Again working different styles of modern tailoring, Ennio Capasa’s Costume National this season took on the rebellious epoch of the late 60s and 70s. It wasn’t entirely about punk, more the idea of mixing the new found sartorial freedom of that time with tailored forward thinking. Using laser cut fabrics without seams, the ‘Rebel Tailoring’ collection featured suits with zip details, tartan patterns and sleeveless biker jackets over formal jackets. No shirts and ties appeared and Capasa focused on his attention on thin knits instead, some with stripes on, other with diagonal patterns.
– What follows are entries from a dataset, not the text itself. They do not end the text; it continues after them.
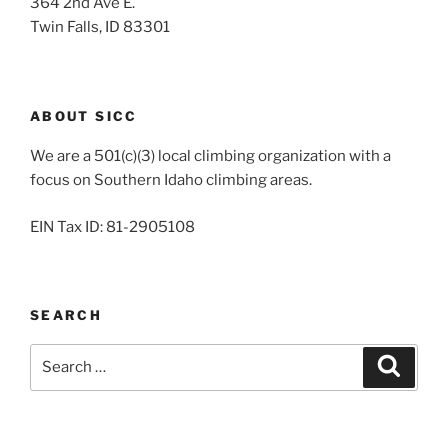
364 2nd Ave E.
Twin Falls, ID 83301
ABOUT SICC
We are a 501(c)(3) local climbing organization with a
focus on Southern Idaho climbing areas.
EIN Tax ID: 81-2905108
SEARCH
Search
Search
for:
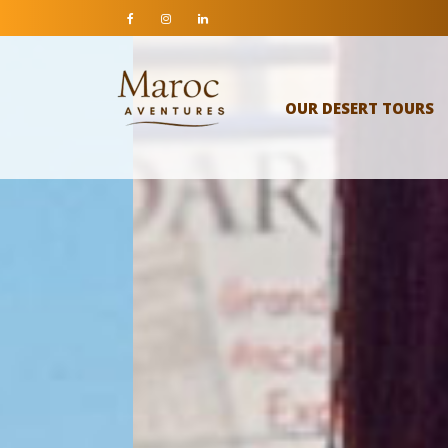
OUR DESERT TOURS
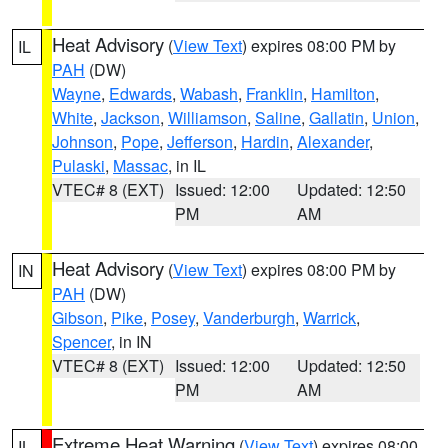
Heat Advisory
(
View Text
) expires 08:00 PM by
IL
PAH
(DW)
Wayne
,
Edwards
,
Wabash
,
Franklin
,
Hamilton
,
White
,
Jackson
,
Williamson
,
Saline
,
Gallatin
,
Union
,
Johnson
,
Pope
,
Jefferson
,
Hardin
,
Alexander
,
Pulaski
,
Massac
, in IL
VTEC# 8 (EXT)
Issued: 12:00
Updated: 12:50
PM
AM
Heat Advisory
(
View Text
) expires 08:00 PM by
IN
PAH
(DW)
Gibson
,
Pike
,
Posey
,
Vanderburgh
,
Warrick
,
Spencer
, in IN
VTEC# 8 (EXT)
Issued: 12:00
Updated: 12:50
PM
AM
Extreme Heat Warning
(
View Text
) expires 08:00
IL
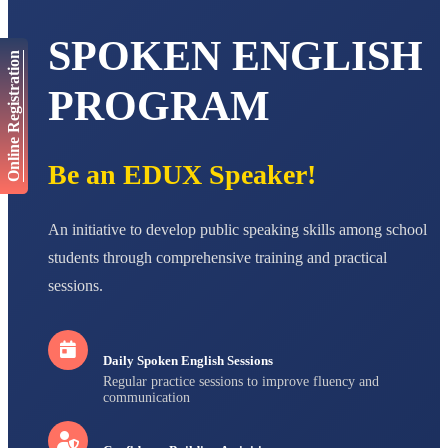
AADIVEDA
PADMATEERTHA S
SPOKEN ENGLISH
Online Registration
STD VII
Total Score:
763 pts
PROGRAM
NISHU SINGH
STD VIII
Total Score:
628 pts
Be an EDUX Speaker!
MAHIMA KUMARI
STD IX
Total Score:
635 pts
An initiative to develop public speaking skills among school
students through comprehensive training and practical
ADARSH RAJ
STD X
sessions.
Total Score:
7 pts
Daily Spoken English Sessions
Regular practice sessions to improve fluency and
communication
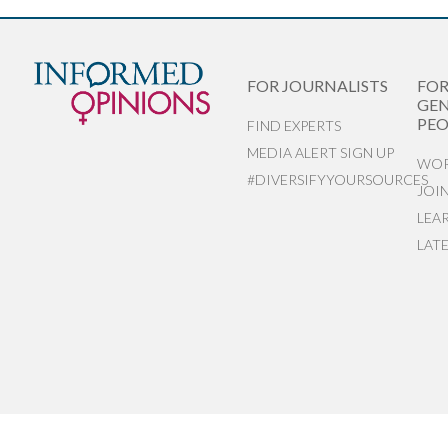
FOR JOURNALISTS
FO
GEN
PEO
FIND EXPERTS
MEDIA ALERT SIGN UP
WOR
#DIVERSIFYYOURSOURCES
JOI
LEA
LAT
The final piece married it all as a formal tuxedo jacket made out of fisherman’s knitwear.

Dazed Dazed: What inspired the collection?
Ennio Capasa: It’s called Rebel Tailoring and I like that kind of fashion for men: traditional but still innovative.

DD: Looking at the mood board behind you with all the images of old music and style icons, what time period are we talking about?
Ennio Capasa: End of the 1970s.  

DD: Only knitwear and no shirts...
Ennio Capasa: Yes, no ties and shirts, it’s more free in that sense!

DD: How would you describe the contrasts between, for example, pinstripe suits and biker jackets?
Ennio Capasa: I like to mix comfort and formality. It’s about what we are and what we want to be.

DD:  Tell me about the technique behind the collection...
Ennio Capasa: There are no stitching on the pieces and we use laser cut fabrics, so the tailoring is traditional but with completely new and exciting techniques. 

DD: Favourite piece?
Ennio Capasa: The last piece, the tuxedo jacket made out of knitwear.